When you answer, give every record back exactly as written.

[[ INPUT DATA open ]]

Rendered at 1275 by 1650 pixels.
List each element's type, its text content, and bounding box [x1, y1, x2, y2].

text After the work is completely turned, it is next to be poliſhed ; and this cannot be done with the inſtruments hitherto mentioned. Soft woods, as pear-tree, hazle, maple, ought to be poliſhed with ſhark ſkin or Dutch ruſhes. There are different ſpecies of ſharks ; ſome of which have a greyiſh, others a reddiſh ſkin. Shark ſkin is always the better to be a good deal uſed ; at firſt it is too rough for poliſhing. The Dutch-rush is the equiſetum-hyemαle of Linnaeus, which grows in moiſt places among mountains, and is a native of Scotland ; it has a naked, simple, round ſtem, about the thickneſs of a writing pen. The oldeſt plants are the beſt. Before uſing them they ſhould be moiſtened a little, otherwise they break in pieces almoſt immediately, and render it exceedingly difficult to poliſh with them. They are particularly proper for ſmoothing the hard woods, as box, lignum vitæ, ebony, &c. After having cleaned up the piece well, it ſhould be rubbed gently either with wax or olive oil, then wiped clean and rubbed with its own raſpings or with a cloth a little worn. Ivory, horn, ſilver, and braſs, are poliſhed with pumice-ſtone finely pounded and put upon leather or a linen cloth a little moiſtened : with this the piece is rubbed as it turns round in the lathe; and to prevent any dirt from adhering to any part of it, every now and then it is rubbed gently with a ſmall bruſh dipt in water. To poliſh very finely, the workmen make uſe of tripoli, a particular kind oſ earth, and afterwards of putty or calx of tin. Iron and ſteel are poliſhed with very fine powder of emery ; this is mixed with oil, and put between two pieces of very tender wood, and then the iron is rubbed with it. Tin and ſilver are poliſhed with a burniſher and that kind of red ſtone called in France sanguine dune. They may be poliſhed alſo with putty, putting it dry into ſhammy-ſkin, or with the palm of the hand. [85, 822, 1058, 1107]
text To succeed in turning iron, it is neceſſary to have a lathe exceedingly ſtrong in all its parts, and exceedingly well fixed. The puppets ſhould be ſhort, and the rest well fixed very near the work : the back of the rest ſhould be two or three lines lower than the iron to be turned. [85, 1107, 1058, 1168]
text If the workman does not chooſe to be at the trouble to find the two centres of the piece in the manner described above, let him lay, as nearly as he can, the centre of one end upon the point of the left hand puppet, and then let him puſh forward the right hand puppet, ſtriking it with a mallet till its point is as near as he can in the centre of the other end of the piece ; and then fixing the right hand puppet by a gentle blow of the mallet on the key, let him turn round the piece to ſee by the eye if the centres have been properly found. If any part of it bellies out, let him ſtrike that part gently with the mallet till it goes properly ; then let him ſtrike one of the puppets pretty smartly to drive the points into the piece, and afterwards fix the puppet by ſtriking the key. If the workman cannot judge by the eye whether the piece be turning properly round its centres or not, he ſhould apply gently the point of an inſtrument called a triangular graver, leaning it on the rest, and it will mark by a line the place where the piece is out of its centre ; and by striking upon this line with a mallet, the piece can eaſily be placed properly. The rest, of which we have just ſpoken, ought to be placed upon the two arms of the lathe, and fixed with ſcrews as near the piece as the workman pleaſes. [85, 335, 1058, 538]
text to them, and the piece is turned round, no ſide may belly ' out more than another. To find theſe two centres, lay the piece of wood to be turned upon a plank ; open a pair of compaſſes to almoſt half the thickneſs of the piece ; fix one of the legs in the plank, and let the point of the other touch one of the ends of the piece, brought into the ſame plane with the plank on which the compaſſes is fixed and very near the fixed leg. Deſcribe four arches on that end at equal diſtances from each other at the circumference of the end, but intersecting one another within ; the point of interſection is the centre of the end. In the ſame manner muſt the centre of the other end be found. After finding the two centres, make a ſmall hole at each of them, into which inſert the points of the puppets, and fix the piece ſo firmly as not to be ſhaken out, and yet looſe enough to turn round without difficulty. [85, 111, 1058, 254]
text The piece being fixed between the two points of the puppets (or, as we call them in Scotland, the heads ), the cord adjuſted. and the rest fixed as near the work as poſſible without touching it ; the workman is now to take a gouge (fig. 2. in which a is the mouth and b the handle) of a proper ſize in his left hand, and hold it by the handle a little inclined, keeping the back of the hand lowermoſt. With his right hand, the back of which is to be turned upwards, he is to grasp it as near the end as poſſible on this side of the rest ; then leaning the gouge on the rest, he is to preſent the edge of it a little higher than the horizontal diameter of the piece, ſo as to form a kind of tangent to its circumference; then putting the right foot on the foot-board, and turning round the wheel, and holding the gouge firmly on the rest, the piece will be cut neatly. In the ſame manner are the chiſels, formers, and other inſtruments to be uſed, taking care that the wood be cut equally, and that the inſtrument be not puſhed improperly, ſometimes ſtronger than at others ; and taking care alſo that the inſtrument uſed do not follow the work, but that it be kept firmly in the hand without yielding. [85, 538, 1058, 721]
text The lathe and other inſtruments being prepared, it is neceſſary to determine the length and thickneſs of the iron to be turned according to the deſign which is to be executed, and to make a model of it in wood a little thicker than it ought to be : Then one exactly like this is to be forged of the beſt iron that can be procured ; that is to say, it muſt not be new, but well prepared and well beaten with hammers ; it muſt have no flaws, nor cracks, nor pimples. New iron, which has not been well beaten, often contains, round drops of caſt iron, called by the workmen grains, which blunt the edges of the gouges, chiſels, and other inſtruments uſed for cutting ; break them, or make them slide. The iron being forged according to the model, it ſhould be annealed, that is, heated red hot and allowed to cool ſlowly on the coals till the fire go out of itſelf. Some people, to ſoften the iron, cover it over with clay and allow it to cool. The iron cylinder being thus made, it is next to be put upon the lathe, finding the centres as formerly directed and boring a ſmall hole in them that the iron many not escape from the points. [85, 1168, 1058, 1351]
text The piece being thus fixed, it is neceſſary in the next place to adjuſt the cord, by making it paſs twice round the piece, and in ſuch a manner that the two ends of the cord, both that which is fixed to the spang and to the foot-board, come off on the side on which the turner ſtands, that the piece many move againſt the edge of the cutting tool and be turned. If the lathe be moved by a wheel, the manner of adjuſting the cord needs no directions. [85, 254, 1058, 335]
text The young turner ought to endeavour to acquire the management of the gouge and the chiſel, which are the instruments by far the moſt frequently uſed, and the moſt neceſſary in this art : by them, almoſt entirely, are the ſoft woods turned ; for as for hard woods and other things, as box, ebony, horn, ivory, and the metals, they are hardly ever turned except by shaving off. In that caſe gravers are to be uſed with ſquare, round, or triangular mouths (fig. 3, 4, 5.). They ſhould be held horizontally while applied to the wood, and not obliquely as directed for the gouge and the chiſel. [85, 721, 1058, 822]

[[ INPUT DATA closed ]]

### ANSWER FOR THIS EXERCISE
Rendered at 1275 by 1650 pixels.
List each element's type, its text content, and bounding box [x1, y1, x2, y2].

text After the work is completely turned, it is next to be poliſhed ; and this cannot be done with the inſtruments hitherto mentioned. Soft woods, as pear-tree, hazle, maple, ought to be poliſhed with ſhark ſkin or Dutch ruſhes. There are different ſpecies of ſharks ; ſome of which have a greyiſh, others a reddiſh ſkin. Shark ſkin is always the better to be a good deal uſed ; at firſt it is too rough for poliſhing. The Dutch-rush is the equiſetum-hyemαle of Linnaeus, which grows in moiſt places among mountains, and is a native of Scotland ; it has a naked, simple, round ſtem, about the thickneſs of a writing pen. The oldeſt plants are the beſt. Before uſing them they ſhould be moiſtened a little, otherwise they break in pieces almoſt immediately, and render it exceedingly difficult to poliſh with them. They are particularly proper for ſmoothing the hard woods, as box, lignum vitæ, ebony, &c. After having cleaned up the piece well, it ſhould be rubbed gently either with wax or olive oil, then wiped clean and rubbed with its own raſpings or with a cloth a little worn. Ivory, horn, ſilver, and braſs, are poliſhed with pumice-ſtone finely pounded and put upon leather or a linen cloth a little moiſtened : with this the piece is rubbed as it turns round in the lathe; and to prevent any dirt from adhering to any part of it, every now and then it is rubbed gently with a ſmall bruſh dipt in water. To poliſh very finely, the workmen make uſe of tripoli, a particular kind oſ earth, and afterwards of putty or calx of tin. Iron and ſteel are poliſhed with very fine powder of emery ; this is mixed with oil, and put between two pieces of very tender wood, and then the iron is rubbed with it. Tin and ſilver are poliſhed with a burniſher and that kind of red ſtone called in France sanguine dune. They may be poliſhed alſo with putty, putting it dry into ſhammy-ſkin, or with the palm of the hand. [85, 822, 1058, 1107]
text To succeed in turning iron, it is neceſſary to have a lathe exceedingly ſtrong in all its parts, and exceedingly well fixed. The puppets ſhould be ſhort, and the rest well fixed very near the work : the back of the rest ſhould be two or three lines lower than the iron to be turned. [85, 1107, 1058, 1168]
text If the workman does not chooſe to be at the trouble to find the two centres of the piece in the manner described above, let him lay, as nearly as he can, the centre of one end upon the point of the left hand puppet, and then let him puſh forward the right hand puppet, ſtriking it with a mallet till its point is as near as he can in the centre of the other end of the piece ; and then fixing the right hand puppet by a gentle blow of the mallet on the key, let him turn round the piece to ſee by the eye if the centres have been properly found. If any part of it bellies out, let him ſtrike that part gently with the mallet till it goes properly ; then let him ſtrike one of the puppets pretty smartly to drive the points into the piece, and afterwards fix the puppet by ſtriking the key. If the workman cannot judge by the eye whether the piece be turning properly round its centres or not, he ſhould apply gently the point of an inſtrument called a triangular graver, leaning it on the rest, and it will mark by a line the place where the piece is out of its centre ; and by striking upon this line with a mallet, the piece can eaſily be placed properly. The rest, of which we have just ſpoken, ought to be placed upon the two arms of the lathe, and fixed with ſcrews as near the piece as the workman pleaſes. [85, 335, 1058, 538]
text to them, and the piece is turned round, no ſide may belly ' out more than another. To find theſe two centres, lay the piece of wood to be turned upon a plank ; open a pair of compaſſes to almoſt half the thickneſs of the piece ; fix one of the legs in the plank, and let the point of the other touch one of the ends of the piece, brought into the ſame plane with the plank on which the compaſſes is fixed and very near the fixed leg. Deſcribe four arches on that end at equal diſtances from each other at the circumference of the end, but intersecting one another within ; the point of interſection is the centre of the end. In the ſame manner muſt the centre of the other end be found. After finding the two centres, make a ſmall hole at each of them, into which inſert the points of the puppets, and fix the piece ſo firmly as not to be ſhaken out, and yet looſe enough to turn round without difficulty. [85, 111, 1058, 254]
text The piece being fixed between the two points of the puppets (or, as we call them in Scotland, the heads ), the cord adjuſted. and the rest fixed as near the work as poſſible without touching it ; the workman is now to take a gouge (fig. 2. in which a is the mouth and b the handle) of a proper ſize in his left hand, and hold it by the handle a little inclined, keeping the back of the hand lowermoſt. With his right hand, the back of which is to be turned upwards, he is to grasp it as near the end as poſſible on this side of the rest ; then leaning the gouge on the rest, he is to preſent the edge of it a little higher than the horizontal diameter of the piece, ſo as to form a kind of tangent to its circumference; then putting the right foot on the foot-board, and turning round the wheel, and holding the gouge firmly on the rest, the piece will be cut neatly. In the ſame manner are the chiſels, formers, and other inſtruments to be uſed, taking care that the wood be cut equally, and that the inſtrument be not puſhed improperly, ſometimes ſtronger than at others ; and taking care alſo that the inſtrument uſed do not follow the work, but that it be kept firmly in the hand without yielding. [85, 538, 1058, 721]
text The lathe and other inſtruments being prepared, it is neceſſary to determine the length and thickneſs of the iron to be turned according to the deſign which is to be executed, and to make a model of it in wood a little thicker than it ought to be : Then one exactly like this is to be forged of the beſt iron that can be procured ; that is to say, it muſt not be new, but well prepared and well beaten with hammers ; it muſt have no flaws, nor cracks, nor pimples. New iron, which has not been well beaten, often contains, round drops of caſt iron, called by the workmen grains, which blunt the edges of the gouges, chiſels, and other inſtruments uſed for cutting ; break them, or make them slide. The iron being forged according to the model, it ſhould be annealed, that is, heated red hot and allowed to cool ſlowly on the coals till the fire go out of itſelf. Some people, to ſoften the iron, cover it over with clay and allow it to cool. The iron cylinder being thus made, it is next to be put upon the lathe, finding the centres as formerly directed and boring a ſmall hole in them that the iron many not escape from the points. [85, 1168, 1058, 1351]
text The piece being thus fixed, it is neceſſary in the next place to adjuſt the cord, by making it paſs twice round the piece, and in ſuch a manner that the two ends of the cord, both that which is fixed to the spang and to the foot-board, come off on the side on which the turner ſtands, that the piece many move againſt the edge of the cutting tool and be turned. If the lathe be moved by a wheel, the manner of adjuſting the cord needs no directions. [85, 254, 1058, 335]
text The young turner ought to endeavour to acquire the management of the gouge and the chiſel, which are the instruments by far the moſt frequently uſed, and the moſt neceſſary in this art : by them, almoſt entirely, are the ſoft woods turned ; for as for hard woods and other things, as box, ebony, horn, ivory, and the metals, they are hardly ever turned except by shaving off. In that caſe gravers are to be uſed with ſquare, round, or triangular mouths (fig. 3, 4, 5.). They ſhould be held horizontally while applied to the wood, and not obliquely as directed for the gouge and the chiſel. [85, 721, 1058, 822]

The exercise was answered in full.